Hamelspringe (14. Platz/27 Punkte) hat noch fünf Konkurrenten im Kampf um den Klassenerhalt. Gröppert will mit dem Spielermaterial, das er zur Verfügung hat, im Heimspiel gegen Bisperode punkten. Schafft er das nicht, könnte es am letzten Spieltag zu einem echten Endspiel gegen BW Salzhemmendorf (12. Platz/29 Punkte) kommen.

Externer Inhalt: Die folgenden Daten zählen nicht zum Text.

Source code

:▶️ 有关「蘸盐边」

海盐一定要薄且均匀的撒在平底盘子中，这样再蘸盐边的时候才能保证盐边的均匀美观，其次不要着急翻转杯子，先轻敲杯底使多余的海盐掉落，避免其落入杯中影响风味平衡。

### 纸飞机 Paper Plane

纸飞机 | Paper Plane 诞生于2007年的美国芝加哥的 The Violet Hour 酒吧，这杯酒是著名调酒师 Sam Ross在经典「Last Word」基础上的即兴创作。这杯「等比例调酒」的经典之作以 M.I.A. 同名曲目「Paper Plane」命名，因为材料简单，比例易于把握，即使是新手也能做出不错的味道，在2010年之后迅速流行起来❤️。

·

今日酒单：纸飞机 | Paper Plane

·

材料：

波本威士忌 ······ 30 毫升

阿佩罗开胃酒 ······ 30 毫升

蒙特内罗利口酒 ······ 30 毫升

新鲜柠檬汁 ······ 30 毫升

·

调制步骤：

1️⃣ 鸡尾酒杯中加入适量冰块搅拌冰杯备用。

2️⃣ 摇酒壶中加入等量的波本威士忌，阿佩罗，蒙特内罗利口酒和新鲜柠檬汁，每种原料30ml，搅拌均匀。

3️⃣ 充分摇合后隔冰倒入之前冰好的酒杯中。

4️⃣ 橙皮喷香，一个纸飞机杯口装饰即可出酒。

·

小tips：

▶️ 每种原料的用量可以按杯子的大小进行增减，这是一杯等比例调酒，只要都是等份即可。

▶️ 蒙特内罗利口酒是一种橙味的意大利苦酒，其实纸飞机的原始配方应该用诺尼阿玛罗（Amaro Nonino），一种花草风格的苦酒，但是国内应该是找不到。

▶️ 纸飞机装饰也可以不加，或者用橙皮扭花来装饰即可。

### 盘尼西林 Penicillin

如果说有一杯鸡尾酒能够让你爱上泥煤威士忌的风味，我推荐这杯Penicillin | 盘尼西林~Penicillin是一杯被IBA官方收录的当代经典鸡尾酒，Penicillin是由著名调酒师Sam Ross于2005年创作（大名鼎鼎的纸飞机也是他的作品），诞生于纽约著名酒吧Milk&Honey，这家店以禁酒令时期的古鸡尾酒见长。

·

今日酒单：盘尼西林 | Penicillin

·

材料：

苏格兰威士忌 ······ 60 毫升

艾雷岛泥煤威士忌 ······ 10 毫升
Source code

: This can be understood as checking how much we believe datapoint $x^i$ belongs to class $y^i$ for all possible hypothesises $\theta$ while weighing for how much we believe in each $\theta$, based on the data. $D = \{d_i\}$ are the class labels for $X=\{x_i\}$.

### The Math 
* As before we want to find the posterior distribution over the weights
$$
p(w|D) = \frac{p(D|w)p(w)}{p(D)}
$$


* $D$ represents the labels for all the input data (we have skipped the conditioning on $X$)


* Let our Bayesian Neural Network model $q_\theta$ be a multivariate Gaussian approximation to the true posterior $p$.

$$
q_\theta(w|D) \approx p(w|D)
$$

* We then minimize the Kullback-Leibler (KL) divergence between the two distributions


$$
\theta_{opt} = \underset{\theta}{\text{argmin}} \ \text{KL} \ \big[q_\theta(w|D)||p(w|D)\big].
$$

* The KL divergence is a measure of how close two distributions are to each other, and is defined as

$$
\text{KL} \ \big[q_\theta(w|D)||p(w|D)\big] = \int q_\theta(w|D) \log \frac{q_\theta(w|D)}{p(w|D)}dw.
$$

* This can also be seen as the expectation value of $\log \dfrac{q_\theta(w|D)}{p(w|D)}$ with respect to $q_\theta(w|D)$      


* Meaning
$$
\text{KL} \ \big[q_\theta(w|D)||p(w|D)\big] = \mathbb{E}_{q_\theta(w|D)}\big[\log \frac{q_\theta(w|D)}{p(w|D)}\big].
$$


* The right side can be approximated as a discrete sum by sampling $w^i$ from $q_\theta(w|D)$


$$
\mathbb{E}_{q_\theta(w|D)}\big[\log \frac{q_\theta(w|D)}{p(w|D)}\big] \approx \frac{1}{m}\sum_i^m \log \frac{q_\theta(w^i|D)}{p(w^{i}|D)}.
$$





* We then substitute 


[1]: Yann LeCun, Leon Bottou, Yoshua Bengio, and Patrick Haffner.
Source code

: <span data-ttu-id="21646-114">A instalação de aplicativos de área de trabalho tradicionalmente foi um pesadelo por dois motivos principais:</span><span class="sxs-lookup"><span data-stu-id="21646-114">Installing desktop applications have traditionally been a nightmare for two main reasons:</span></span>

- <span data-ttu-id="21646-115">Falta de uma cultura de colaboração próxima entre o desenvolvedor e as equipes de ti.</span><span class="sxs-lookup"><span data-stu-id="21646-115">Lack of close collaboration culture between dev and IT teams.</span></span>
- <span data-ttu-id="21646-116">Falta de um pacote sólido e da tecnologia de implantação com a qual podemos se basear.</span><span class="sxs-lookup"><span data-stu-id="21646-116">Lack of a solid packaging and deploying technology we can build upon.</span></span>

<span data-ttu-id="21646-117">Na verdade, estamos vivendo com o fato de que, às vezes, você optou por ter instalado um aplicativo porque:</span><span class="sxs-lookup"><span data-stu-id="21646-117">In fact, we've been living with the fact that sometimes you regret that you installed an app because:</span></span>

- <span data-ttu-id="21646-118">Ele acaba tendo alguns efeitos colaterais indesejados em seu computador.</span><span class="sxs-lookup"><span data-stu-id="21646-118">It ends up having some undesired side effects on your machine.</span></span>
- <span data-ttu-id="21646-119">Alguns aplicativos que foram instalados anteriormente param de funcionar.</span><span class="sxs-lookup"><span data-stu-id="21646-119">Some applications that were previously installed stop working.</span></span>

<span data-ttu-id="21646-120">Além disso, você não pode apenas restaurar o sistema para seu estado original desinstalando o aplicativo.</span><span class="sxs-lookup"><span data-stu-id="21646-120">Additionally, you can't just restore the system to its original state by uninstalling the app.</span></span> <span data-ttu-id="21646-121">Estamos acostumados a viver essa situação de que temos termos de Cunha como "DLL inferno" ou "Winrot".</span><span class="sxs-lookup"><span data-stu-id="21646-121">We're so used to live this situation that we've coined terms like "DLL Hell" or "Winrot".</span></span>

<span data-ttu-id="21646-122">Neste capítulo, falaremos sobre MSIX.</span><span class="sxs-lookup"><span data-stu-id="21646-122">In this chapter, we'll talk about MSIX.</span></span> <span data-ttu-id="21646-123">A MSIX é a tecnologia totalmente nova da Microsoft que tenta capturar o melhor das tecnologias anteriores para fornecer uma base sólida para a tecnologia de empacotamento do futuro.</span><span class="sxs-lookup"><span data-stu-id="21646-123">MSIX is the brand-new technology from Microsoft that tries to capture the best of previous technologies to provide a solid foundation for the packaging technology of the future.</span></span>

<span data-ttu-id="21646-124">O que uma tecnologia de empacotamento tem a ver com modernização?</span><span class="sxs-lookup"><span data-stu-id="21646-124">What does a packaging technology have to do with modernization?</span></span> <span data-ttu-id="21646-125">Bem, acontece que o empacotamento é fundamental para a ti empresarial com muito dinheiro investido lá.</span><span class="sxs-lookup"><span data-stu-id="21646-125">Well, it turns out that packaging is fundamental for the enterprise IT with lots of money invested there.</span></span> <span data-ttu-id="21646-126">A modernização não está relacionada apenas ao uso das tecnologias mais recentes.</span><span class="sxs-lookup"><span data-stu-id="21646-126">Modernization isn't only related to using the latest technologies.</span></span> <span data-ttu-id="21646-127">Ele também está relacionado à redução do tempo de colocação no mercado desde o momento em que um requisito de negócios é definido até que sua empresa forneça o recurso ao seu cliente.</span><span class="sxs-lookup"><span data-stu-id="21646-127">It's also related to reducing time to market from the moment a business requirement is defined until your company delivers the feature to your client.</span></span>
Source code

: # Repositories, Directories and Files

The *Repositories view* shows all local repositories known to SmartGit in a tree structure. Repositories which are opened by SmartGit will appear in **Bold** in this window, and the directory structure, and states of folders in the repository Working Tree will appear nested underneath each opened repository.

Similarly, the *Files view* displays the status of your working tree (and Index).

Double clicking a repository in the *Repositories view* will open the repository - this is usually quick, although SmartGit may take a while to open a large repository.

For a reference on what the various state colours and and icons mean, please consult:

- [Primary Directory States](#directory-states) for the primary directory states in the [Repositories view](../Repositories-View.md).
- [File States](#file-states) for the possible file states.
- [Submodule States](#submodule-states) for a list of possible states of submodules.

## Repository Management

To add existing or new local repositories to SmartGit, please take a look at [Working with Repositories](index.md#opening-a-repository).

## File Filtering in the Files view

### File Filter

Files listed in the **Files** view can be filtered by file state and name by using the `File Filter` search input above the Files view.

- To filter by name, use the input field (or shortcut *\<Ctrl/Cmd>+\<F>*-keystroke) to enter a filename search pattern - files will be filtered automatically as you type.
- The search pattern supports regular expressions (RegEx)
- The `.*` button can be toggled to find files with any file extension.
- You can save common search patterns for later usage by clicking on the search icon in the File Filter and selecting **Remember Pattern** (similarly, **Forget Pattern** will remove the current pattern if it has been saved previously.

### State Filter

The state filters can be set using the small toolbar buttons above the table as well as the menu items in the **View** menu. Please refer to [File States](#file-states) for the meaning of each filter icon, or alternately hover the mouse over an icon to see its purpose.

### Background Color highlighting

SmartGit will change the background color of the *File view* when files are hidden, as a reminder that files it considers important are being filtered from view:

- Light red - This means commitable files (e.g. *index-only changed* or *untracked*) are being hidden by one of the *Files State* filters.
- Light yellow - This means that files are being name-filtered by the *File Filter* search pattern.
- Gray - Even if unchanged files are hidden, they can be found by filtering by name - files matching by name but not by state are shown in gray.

Die Salzhemmendorfer traten gestern bei Meister Tündern II an (Ergebnis lag bei Redaktionsschluss nicht vor) und müssen am Sonntag nach Emmerthal – beides keine Selbstgänger. „Gibt es erst eine Entscheidung am letzten Spieltag, kann ich nur noch auf den gewissen Kick für meine Jungs hoffen. Den brauchen die vielleicht“, so Gröppert.